Recorded information →
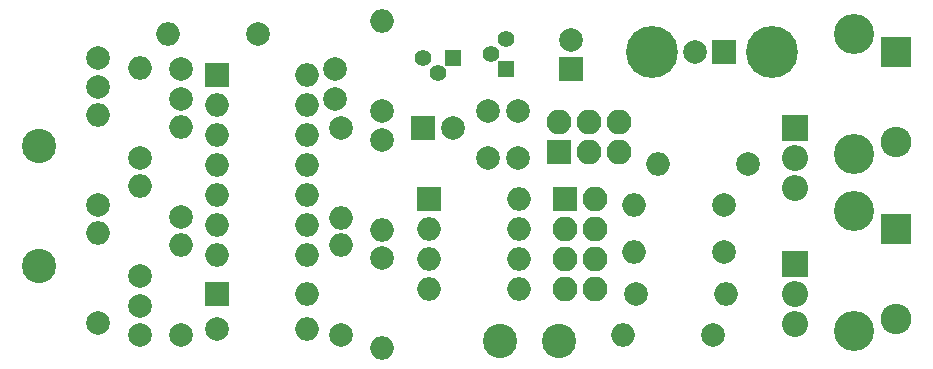
<source format=gbs>
G04 #@! TF.FileFunction,Soldermask,Bot*
%FSLAX46Y46*%
G04 Gerber Fmt 4.6, Leading zero omitted, Abs format (unit mm)*
G04 Created by KiCad (PCBNEW 4.0.6) date 03/11/18 15:23:17*
%MOMM*%
%LPD*%
G01*
G04 APERTURE LIST*
%ADD10C,0.100000*%
%ADD11C,2.000000*%
%ADD12R,2.000000X2.000000*%
%ADD13O,2.000000X2.000000*%
%ADD14R,2.600000X2.600000*%
%ADD15O,2.600000X2.600000*%
%ADD16C,4.400500*%
%ADD17C,2.899360*%
%ADD18R,2.100000X2.100000*%
%ADD19O,2.100000X2.100000*%
%ADD20C,3.399740*%
%ADD21R,2.200000X2.200000*%
%ADD22O,2.200000X2.200000*%
%ADD23C,1.400000*%
%ADD24R,1.400000X1.400000*%
G04 APERTURE END LIST*
D10*
D11*
X101000000Y-129500000D03*
X103500000Y-129500000D03*
X75000000Y-126000000D03*
X75000000Y-128500000D03*
D12*
X95500000Y-131000000D03*
D11*
X98000000Y-131000000D03*
X71500000Y-146000000D03*
X71500000Y-148500000D03*
D12*
X121000000Y-124500000D03*
D11*
X118500000Y-124500000D03*
X68000000Y-127500000D03*
X68000000Y-125000000D03*
D12*
X108000000Y-126000000D03*
D11*
X108000000Y-123500000D03*
X103500000Y-133500000D03*
X101000000Y-133500000D03*
X88000000Y-128500000D03*
X88000000Y-126000000D03*
D12*
X78000000Y-145000000D03*
D13*
X85620000Y-145000000D03*
D14*
X135500000Y-139500000D03*
D15*
X135500000Y-147120000D03*
D14*
X135500000Y-124500000D03*
D15*
X135500000Y-132120000D03*
D16*
X125000000Y-124500000D03*
X114840000Y-124500000D03*
D17*
X63000000Y-132500000D03*
X63000000Y-142660000D03*
D18*
X107000000Y-133000000D03*
D19*
X107000000Y-130460000D03*
X109540000Y-133000000D03*
X109540000Y-130460000D03*
X112080000Y-133000000D03*
X112080000Y-130460000D03*
D18*
X107500000Y-137000000D03*
D19*
X110040000Y-137000000D03*
X107500000Y-139540000D03*
X110040000Y-139540000D03*
X107500000Y-142080000D03*
X110040000Y-142080000D03*
X107500000Y-144620000D03*
X110040000Y-144620000D03*
D17*
X102000000Y-149000000D03*
X107000000Y-149000000D03*
D20*
X132000000Y-138000000D03*
X132000000Y-148160000D03*
X132000000Y-123000000D03*
X132000000Y-133160000D03*
D21*
X127000000Y-142500000D03*
D22*
X127000000Y-145040000D03*
X127000000Y-147580000D03*
D21*
X127000000Y-131000000D03*
D22*
X127000000Y-133540000D03*
X127000000Y-136080000D03*
D11*
X71500000Y-143500000D03*
D13*
X71500000Y-135880000D03*
D11*
X71500000Y-133500000D03*
D13*
X71500000Y-125880000D03*
D11*
X81500000Y-123000000D03*
D13*
X73880000Y-123000000D03*
D11*
X75000000Y-138500000D03*
D13*
X75000000Y-130880000D03*
D11*
X68000000Y-137500000D03*
D13*
X68000000Y-129880000D03*
D11*
X68000000Y-147500000D03*
D13*
X68000000Y-139880000D03*
D11*
X88500000Y-131000000D03*
D13*
X88500000Y-138620000D03*
D11*
X75000000Y-148500000D03*
D13*
X75000000Y-140880000D03*
D11*
X88500000Y-148500000D03*
D13*
X88500000Y-140880000D03*
D11*
X78000000Y-148000000D03*
D13*
X85620000Y-148000000D03*
D11*
X92000000Y-129500000D03*
D13*
X92000000Y-121880000D03*
D11*
X92000000Y-132000000D03*
D13*
X92000000Y-139620000D03*
D11*
X92000000Y-142000000D03*
D13*
X92000000Y-149620000D03*
D11*
X113500000Y-145000000D03*
D13*
X121120000Y-145000000D03*
D11*
X121000000Y-137500000D03*
D13*
X113380000Y-137500000D03*
D11*
X123000000Y-134000000D03*
D13*
X115380000Y-134000000D03*
D11*
X121000000Y-141500000D03*
D13*
X113380000Y-141500000D03*
D11*
X120000000Y-148500000D03*
D13*
X112380000Y-148500000D03*
D23*
X96730000Y-126270000D03*
X95460000Y-125000000D03*
D24*
X98000000Y-125000000D03*
D12*
X78000000Y-126500000D03*
D13*
X85620000Y-141740000D03*
X78000000Y-129040000D03*
X85620000Y-139200000D03*
X78000000Y-131580000D03*
X85620000Y-136660000D03*
X78000000Y-134120000D03*
X85620000Y-134120000D03*
X78000000Y-136660000D03*
X85620000Y-131580000D03*
X78000000Y-139200000D03*
X85620000Y-129040000D03*
X78000000Y-141740000D03*
X85620000Y-126500000D03*
D23*
X101230000Y-124730000D03*
X102500000Y-123460000D03*
D24*
X102500000Y-126000000D03*
D12*
X96000000Y-137000000D03*
D13*
X103620000Y-144620000D03*
X96000000Y-139540000D03*
X103620000Y-142080000D03*
X96000000Y-142080000D03*
X103620000Y-139540000D03*
X96000000Y-144620000D03*
X103620000Y-137000000D03*
M02*

</source>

Assignment →
Please report every line among the entries that includes "LIST".

Solved problem →
G04 APERTURE LIST*
G04 APERTURE END LIST*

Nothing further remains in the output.